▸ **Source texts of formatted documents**
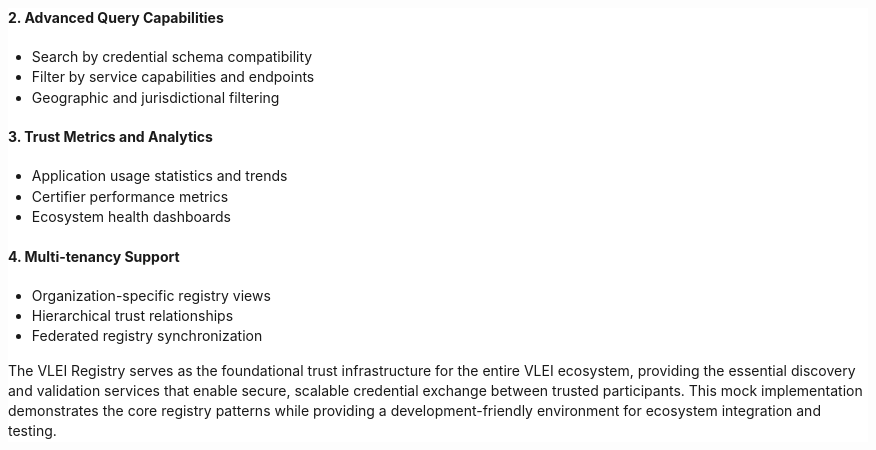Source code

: #### 2. **Advanced Query Capabilities**  
- Search by credential schema compatibility
- Filter by service capabilities and endpoints
- Geographic and jurisdictional filtering

#### 3. **Trust Metrics and Analytics**
- Application usage statistics and trends
- Certifier performance metrics
- Ecosystem health dashboards

#### 4. **Multi-tenancy Support**
- Organization-specific registry views
- Hierarchical trust relationships
- Federated registry synchronization

The VLEI Registry serves as the foundational trust infrastructure for the entire VLEI ecosystem, providing the essential discovery and validation services that enable secure, scalable credential exchange between trusted participants. This mock implementation demonstrates the core registry patterns while providing a development-friendly environment for ecosystem integration and testing.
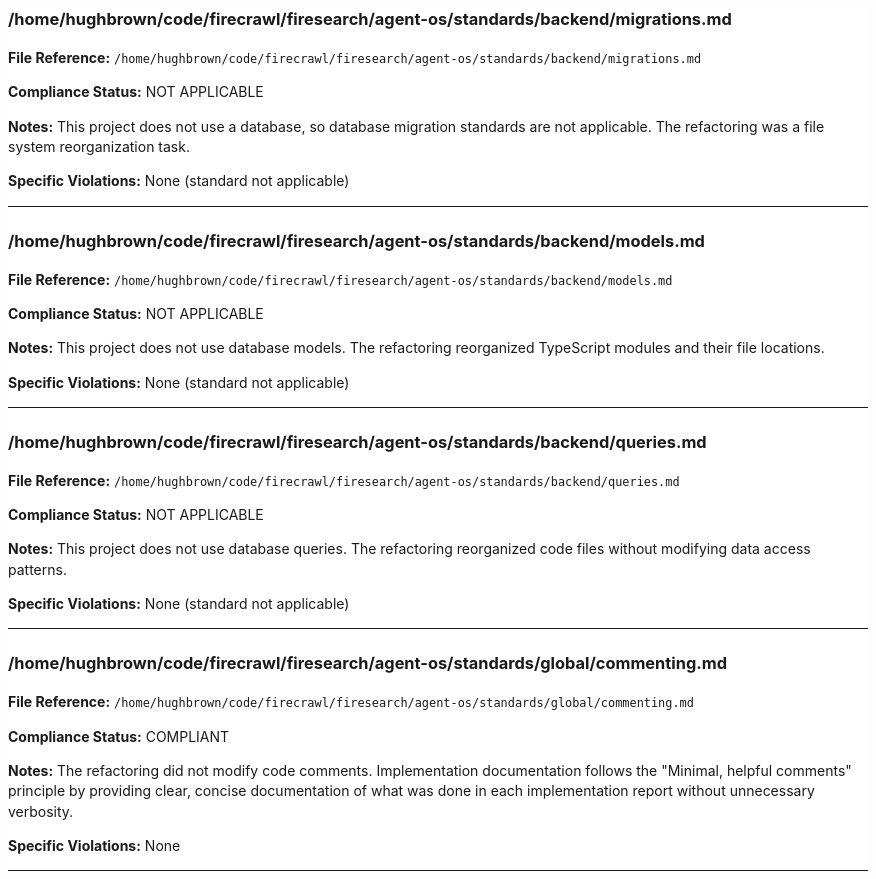 
### /home/hughbrown/code/firecrawl/firesearch/agent-os/standards/backend/migrations.md
**File Reference:** `/home/hughbrown/code/firecrawl/firesearch/agent-os/standards/backend/migrations.md`

**Compliance Status:** NOT APPLICABLE

**Notes:** This project does not use a database, so database migration standards are not applicable. The refactoring was a file system reorganization task.

**Specific Violations:** None (standard not applicable)

---

### /home/hughbrown/code/firecrawl/firesearch/agent-os/standards/backend/models.md
**File Reference:** `/home/hughbrown/code/firecrawl/firesearch/agent-os/standards/backend/models.md`

**Compliance Status:** NOT APPLICABLE

**Notes:** This project does not use database models. The refactoring reorganized TypeScript modules and their file locations.

**Specific Violations:** None (standard not applicable)

---

### /home/hughbrown/code/firecrawl/firesearch/agent-os/standards/backend/queries.md
**File Reference:** `/home/hughbrown/code/firecrawl/firesearch/agent-os/standards/backend/queries.md`

**Compliance Status:** NOT APPLICABLE

**Notes:** This project does not use database queries. The refactoring reorganized code files without modifying data access patterns.

**Specific Violations:** None (standard not applicable)

---

### /home/hughbrown/code/firecrawl/firesearch/agent-os/standards/global/commenting.md
**File Reference:** `/home/hughbrown/code/firecrawl/firesearch/agent-os/standards/global/commenting.md`

**Compliance Status:** COMPLIANT

**Notes:** The refactoring did not modify code comments. Implementation documentation follows the "Minimal, helpful comments" principle by providing clear, concise documentation of what was done in each implementation report without unnecessary verbosity.

**Specific Violations:** None

---

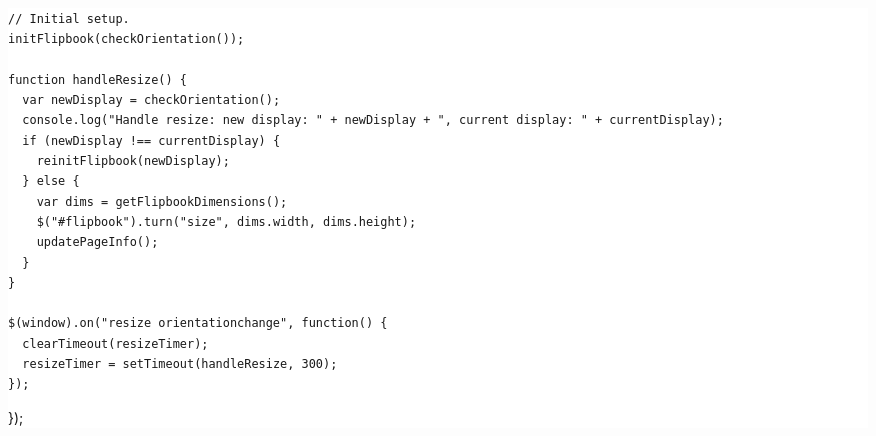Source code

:     // Initial setup.
    initFlipbook(checkOrientation());

    function handleResize() {
      var newDisplay = checkOrientation();
      console.log("Handle resize: new display: " + newDisplay + ", current display: " + currentDisplay);
      if (newDisplay !== currentDisplay) {
        reinitFlipbook(newDisplay);
      } else {
        var dims = getFlipbookDimensions();
        $("#flipbook").turn("size", dims.width, dims.height);
        updatePageInfo();
      }
    }

    $(window).on("resize orientationchange", function() {
      clearTimeout(resizeTimer);
      resizeTimer = setTimeout(handleResize, 300);
    });
  });
  </script>
</body>
</html>
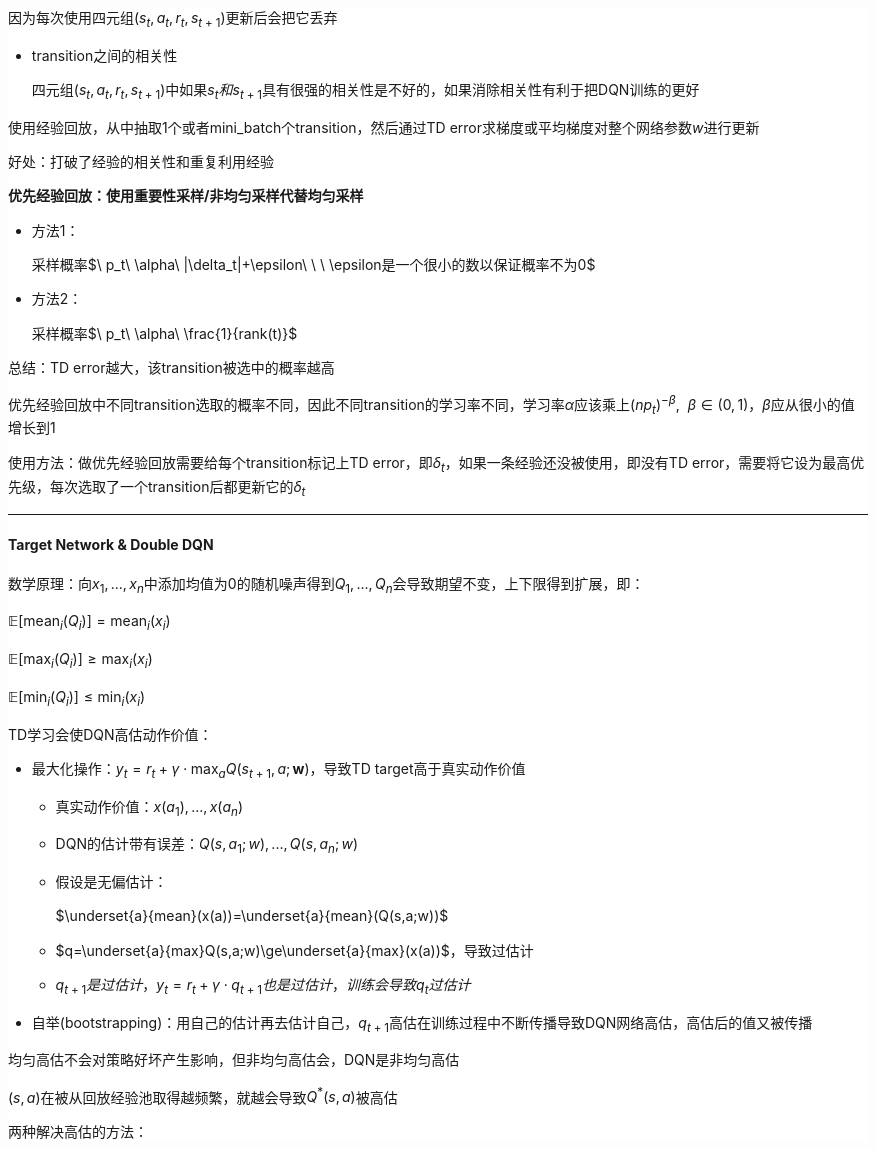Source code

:   因为每次使用四元组$(s_t,a_t,r_t,s_{t+1})$更新后会把它丢弃

- transition之间的相关性

  四元组$(s_t,a_t,r_t,s_{t+1})$中如果$s_t和s_{t+1}$具有很强的相关性是不好的，如果消除相关性有利于把DQN训练的更好

使用经验回放，从中抽取1个或者mini_batch个transition，然后通过TD error求梯度或平均梯度对整个网络参数$w$进行更新

好处：打破了经验的相关性和重复利用经验

**优先经验回放：使用重要性采样/非均匀采样代替均匀采样**

- 方法1：

  采样概率$\ p_t\ \alpha\ |\delta_t|+\epsilon\ \ \ \epsilon是一个很小的数以保证概率不为0$

- 方法2：

  采样概率$\ p_t\ \alpha\ \frac{1}{rank(t)}$

总结：TD error越大，该transition被选中的概率越高

优先经验回放中不同transition选取的概率不同，因此不同transition的学习率不同，学习率$\alpha$应该乘上$(np_t)^{-\beta},\ \ \beta\in(0,1)$，$\beta$应从很小的值增长到1

使用方法：做优先经验回放需要给每个transition标记上TD error，即$\delta _t$，如果一条经验还没被使用，即没有TD error，需要将它设为最高优先级，每次选取了一个transition后都更新它的$\delta _t$

---

#### Target Network & Double DQN

数学原理：向$x_1,...,x_n$中添加均值为0的随机噪声得到$Q_1,...,Q_n$会导致期望不变，上下限得到扩展，即：

$\mathbb{E}\left[\operatorname{mean}_i\left(Q_i\right)\right]=\operatorname{mean}_i\left(x_i\right)$

$\mathbb{E}\left[\max _i\left(Q_i\right)\right] \geq \max _i\left(x_i\right)$

$\mathbb{E}\left[\min _i\left(Q_i\right)\right] \leq \min _i\left(x_i\right)$

TD学习会使DQN高估动作价值：

- 最大化操作：$y_t=r_t+\gamma \cdot \max _a Q\left(s_{t+1}, a ; \mathbf{w}\right)$，导致TD target高于真实动作价值

  - 真实动作价值：$x(a_1),...,x(a_n)$

  - DQN的估计带有误差：$Q(s,a_1;w),...,Q(s,a_n;w)$

  - 假设是无偏估计：

    $\underset{a}{mean}(x(a))=\underset{a}{mean}(Q(s,a;w))$

  - $q=\underset{a}{max}Q(s,a;w)\ge\underset{a}{max}(x(a))$，导致过估计

  - $q_{t+1}是过估计，y_t=r_t+\gamma \cdot q_{t+1}也是过估计，训练会导致q_t过估计$

- 自举(bootstrapping)：用自己的估计再去估计自己，$q_{t+1}$高估在训练过程中不断传播导致DQN网络高估，高估后的值又被传播

均匀高估不会对策略好坏产生影响，但非均匀高估会，DQN是非均匀高估

$(s,a)$在被从回放经验池取得越频繁，就越会导致$Q^*(s,a)$被高估

两种解决高估的方法：
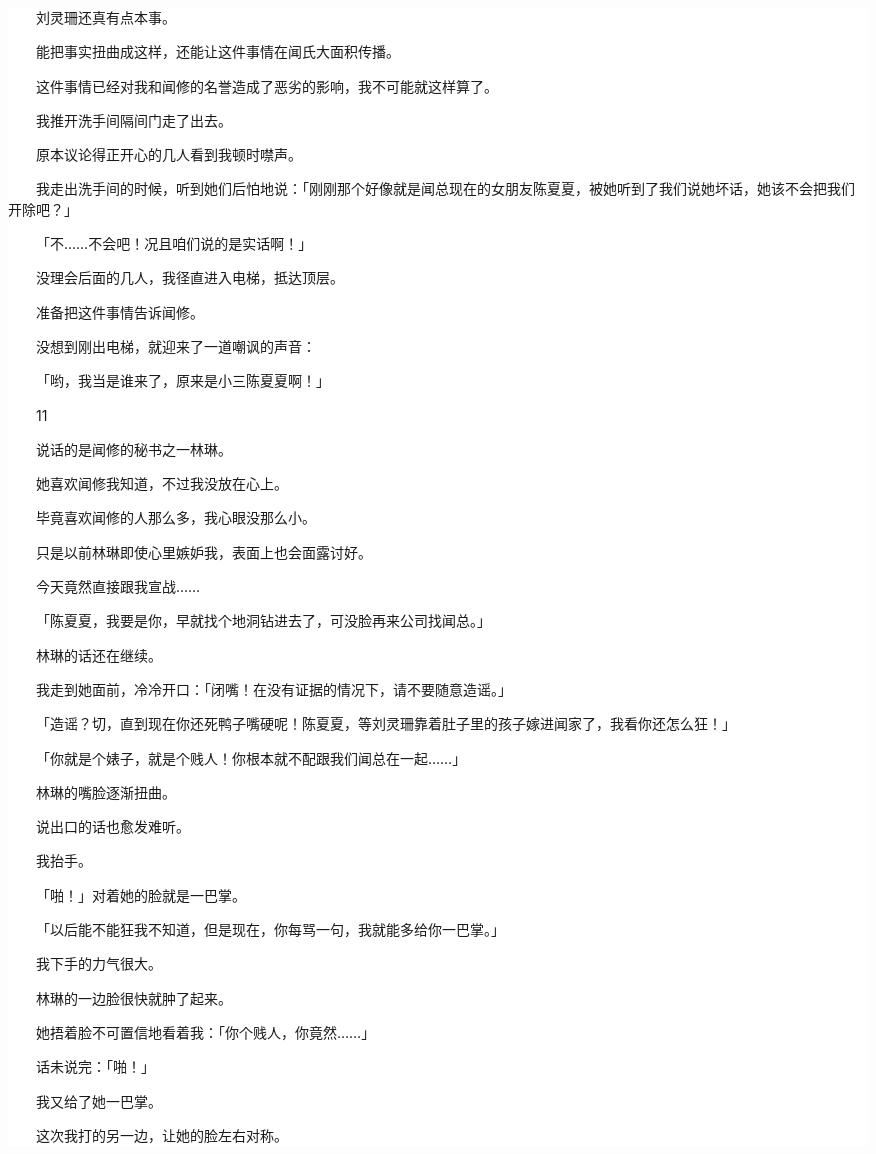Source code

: &emsp;&emsp;刘灵珊还真有点本事。  
  
&emsp;&emsp;能把事实扭曲成这样，还能让这件事情在闻氏大面积传播。  
  
&emsp;&emsp;这件事情已经对我和闻修的名誉造成了恶劣的影响，我不可能就这样算了。  
  
&emsp;&emsp;我推开洗手间隔间门走了出去。  
  
&emsp;&emsp;原本议论得正开心的几人看到我顿时噤声。  
  
&emsp;&emsp;我走出洗手间的时候，听到她们后怕地说：「刚刚那个好像就是闻总现在的女朋友陈夏夏，被她听到了我们说她坏话，她该不会把我们开除吧？」  
  
&emsp;&emsp;「不……不会吧！况且咱们说的是实话啊！」  
  
&emsp;&emsp;没理会后面的几人，我径直进入电梯，抵达顶层。  
  
&emsp;&emsp;准备把这件事情告诉闻修。  
  
&emsp;&emsp;没想到刚出电梯，就迎来了一道嘲讽的声音：  
  
&emsp;&emsp;「哟，我当是谁来了，原来是小三陈夏夏啊！」  
  
&emsp;&emsp;11  
  
&emsp;&emsp;说话的是闻修的秘书之一林琳。  
  
&emsp;&emsp;她喜欢闻修我知道，不过我没放在心上。  
  
&emsp;&emsp;毕竟喜欢闻修的人那么多，我心眼没那么小。  
  
&emsp;&emsp;只是以前林琳即使心里嫉妒我，表面上也会面露讨好。  
  
&emsp;&emsp;今天竟然直接跟我宣战……  
  
&emsp;&emsp;「陈夏夏，我要是你，早就找个地洞钻进去了，可没脸再来公司找闻总。」  
  
&emsp;&emsp;林琳的话还在继续。  
  
&emsp;&emsp;我走到她面前，冷冷开口：「闭嘴！在没有证据的情况下，请不要随意造谣。」  
  
&emsp;&emsp;「造谣？切，直到现在你还死鸭子嘴硬呢！陈夏夏，等刘灵珊靠着肚子里的孩子嫁进闻家了，我看你还怎么狂！」  
  
&emsp;&emsp;「你就是个婊子，就是个贱人！你根本就不配跟我们闻总在一起……」  
  
&emsp;&emsp;林琳的嘴脸逐渐扭曲。  
  
&emsp;&emsp;说出口的话也愈发难听。  
  
&emsp;&emsp;我抬手。  
  
&emsp;&emsp;「啪！」对着她的脸就是一巴掌。  
  
&emsp;&emsp;「以后能不能狂我不知道，但是现在，你每骂一句，我就能多给你一巴掌。」  
  
&emsp;&emsp;我下手的力气很大。  
  
&emsp;&emsp;林琳的一边脸很快就肿了起来。  
  
&emsp;&emsp;她捂着脸不可置信地看着我：「你个贱人，你竟然……」  
  
&emsp;&emsp;话未说完：「啪！」  
  
&emsp;&emsp;我又给了她一巴掌。  
  
&emsp;&emsp;这次我打的另一边，让她的脸左右对称。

▸ **DESCRIPTION OF THE TASK**
Give the lines again word for word, from the start of the records to the line holding "- Federated registry synchronization", both included, and leave out any picture.

▸ **TASK RESPONSE**
Source code

: #### 2. **Advanced Query Capabilities**  
- Search by credential schema compatibility
- Filter by service capabilities and endpoints
- Geographic and jurisdictional filtering

#### 3. **Trust Metrics and Analytics**
- Application usage statistics and trends
- Certifier performance metrics
- Ecosystem health dashboards

#### 4. **Multi-tenancy Support**
- Organization-specific registry views
- Hierarchical trust relationships
- Federated registry synchronization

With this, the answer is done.